### [To do]
Exactly the lines starting at the line containing "直接给它加到300G就可以。" and ending at the line containing "那中国移动也好，中国电信也好" are to be written out from the listing below, both included.

### [Input]

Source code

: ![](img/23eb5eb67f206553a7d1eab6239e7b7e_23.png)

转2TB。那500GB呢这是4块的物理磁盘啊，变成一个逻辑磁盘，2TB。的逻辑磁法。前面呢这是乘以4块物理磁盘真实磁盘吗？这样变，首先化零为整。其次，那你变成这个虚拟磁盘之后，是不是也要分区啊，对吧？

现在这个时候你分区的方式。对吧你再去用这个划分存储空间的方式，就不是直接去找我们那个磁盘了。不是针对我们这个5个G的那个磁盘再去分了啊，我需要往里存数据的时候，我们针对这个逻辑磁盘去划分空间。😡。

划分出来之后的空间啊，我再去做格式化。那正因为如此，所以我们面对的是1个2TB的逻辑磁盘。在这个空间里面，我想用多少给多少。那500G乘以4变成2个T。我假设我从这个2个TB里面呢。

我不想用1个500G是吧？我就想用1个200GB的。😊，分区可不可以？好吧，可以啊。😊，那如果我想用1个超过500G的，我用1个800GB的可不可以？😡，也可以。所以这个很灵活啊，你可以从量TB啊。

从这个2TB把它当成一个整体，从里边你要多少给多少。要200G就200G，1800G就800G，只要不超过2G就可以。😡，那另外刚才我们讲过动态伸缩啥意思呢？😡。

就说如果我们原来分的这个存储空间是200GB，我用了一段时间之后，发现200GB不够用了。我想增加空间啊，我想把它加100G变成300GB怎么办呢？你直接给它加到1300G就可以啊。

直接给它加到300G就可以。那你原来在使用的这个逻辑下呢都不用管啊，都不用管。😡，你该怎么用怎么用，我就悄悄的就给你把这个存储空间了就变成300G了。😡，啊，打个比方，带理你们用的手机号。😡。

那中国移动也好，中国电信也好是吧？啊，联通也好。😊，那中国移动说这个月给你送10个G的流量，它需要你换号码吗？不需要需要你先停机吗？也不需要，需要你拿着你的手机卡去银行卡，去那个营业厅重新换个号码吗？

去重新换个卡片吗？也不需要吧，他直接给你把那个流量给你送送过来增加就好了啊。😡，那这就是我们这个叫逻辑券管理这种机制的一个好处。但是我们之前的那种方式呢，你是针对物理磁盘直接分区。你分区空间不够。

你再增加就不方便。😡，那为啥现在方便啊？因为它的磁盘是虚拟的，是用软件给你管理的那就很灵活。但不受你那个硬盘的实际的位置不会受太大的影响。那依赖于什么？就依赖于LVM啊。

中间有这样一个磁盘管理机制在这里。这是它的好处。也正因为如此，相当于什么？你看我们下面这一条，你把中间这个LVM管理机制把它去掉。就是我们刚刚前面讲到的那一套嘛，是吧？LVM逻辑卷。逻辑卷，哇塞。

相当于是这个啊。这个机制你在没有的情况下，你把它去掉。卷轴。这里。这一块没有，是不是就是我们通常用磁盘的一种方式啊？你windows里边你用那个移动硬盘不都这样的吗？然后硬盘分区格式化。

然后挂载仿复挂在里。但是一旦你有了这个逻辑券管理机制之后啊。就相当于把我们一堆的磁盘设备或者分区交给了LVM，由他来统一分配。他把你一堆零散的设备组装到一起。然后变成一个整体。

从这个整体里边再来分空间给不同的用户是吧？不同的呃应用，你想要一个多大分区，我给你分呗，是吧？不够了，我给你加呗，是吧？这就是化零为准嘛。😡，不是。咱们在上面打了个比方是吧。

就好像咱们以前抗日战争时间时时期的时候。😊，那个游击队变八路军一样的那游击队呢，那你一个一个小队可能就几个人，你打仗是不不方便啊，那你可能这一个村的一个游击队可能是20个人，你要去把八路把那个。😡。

### [Response area]
直接给它加到300G就可以。那你原来在使用的这个逻辑下呢都不用管啊，都不用管。😡，你该怎么用怎么用，我就悄悄的就给你把这个存储空间了就变成300G了。😡，啊，打个比方，带理你们用的手机号。😡。

那中国移动也好，中国电信也好是吧？啊，联通也好。😊，那中国移动说这个月给你送10个G的流量，它需要你换号码吗？不需要需要你先停机吗？也不需要，需要你拿着你的手机卡去银行卡，去那个营业厅重新换个号码吗？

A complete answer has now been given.